* [EXERCISE PROMPT]
Search the data for "戶外報報" and copy every matching line.

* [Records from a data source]
# # #

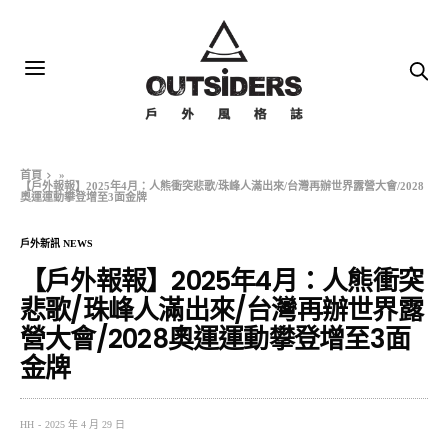
首頁
»
【戶外報報】2025年4月：人熊衝突悲歌/珠峰人滿出來/台灣再辦世界露營大會/2028
奧運運動攀登增至3面金牌
戶外新訊 NEWS
【戶外報報】2025年4月：人熊衝突
悲歌/珠峰人滿出來/台灣再辦世界露
營大會/2028奧運運動攀登增至3面
金牌
HH
2025 年 4 月 29 日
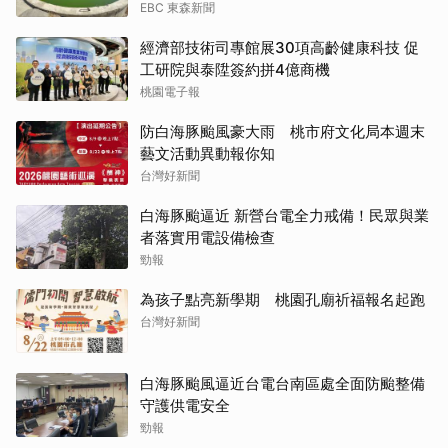
EBC 東森新聞
經濟部技術司專館展30項高齡健康科技 促
工研院與泰陞簽約拼4億商機
桃園電子報
防白海豚颱風豪大雨 桃市府文化局本週末
藝文活動異動報你知
台灣好新聞
白海豚颱逼近 新營台電全力戒備！民眾與業
者落實用電設備檢查
勁報
為孩子點亮新學期 桃園孔廟祈福報名起跑
台灣好新聞
白海豚颱風逼近台電台南區處全面防颱整備
守護供電安全
勁報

# # #

* [COMPLETED TASK]
【戶外報報】2025年4月：人熊衝突悲歌/珠峰人滿出來/台灣再辦世界露營大會/2028
【戶外報報】2025年4月：人熊衝突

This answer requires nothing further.